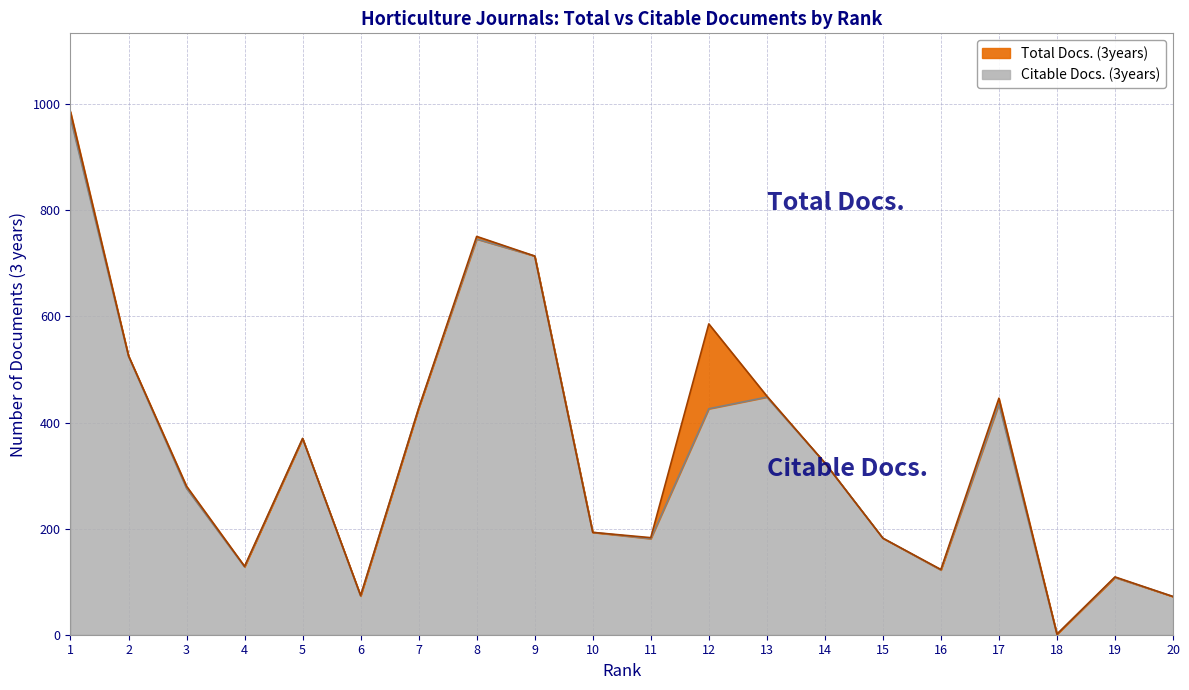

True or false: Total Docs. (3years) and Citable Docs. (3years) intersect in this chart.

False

● ● ●

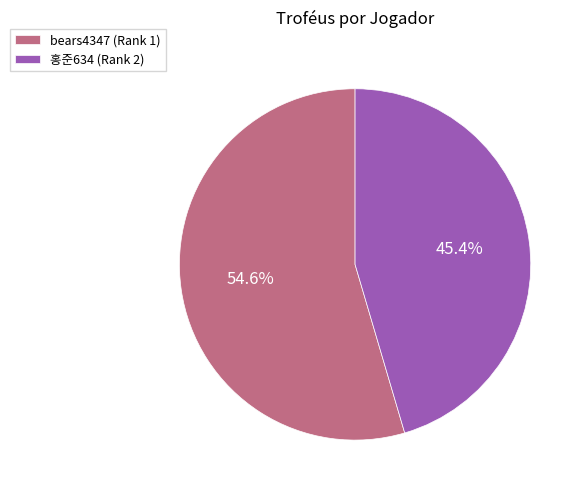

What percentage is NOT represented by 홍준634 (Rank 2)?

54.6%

● ● ●

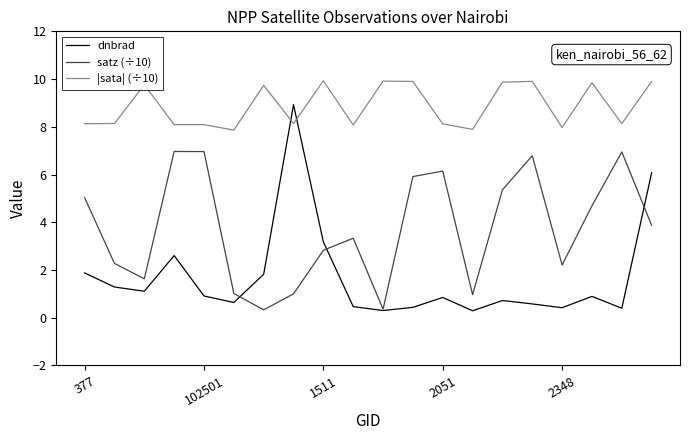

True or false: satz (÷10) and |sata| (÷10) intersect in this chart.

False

● ● ●

* **What the exercise asks**:
Extract every line from the rows above that contains the string "chart", treating uppercase and lowercase letters as distinct.

* **Answer to this task**:
True or false: Total Docs. (3years) and Citable Docs. (3years) intersect in this chart.
True or false: satz (÷10) and |sata| (÷10) intersect in this chart.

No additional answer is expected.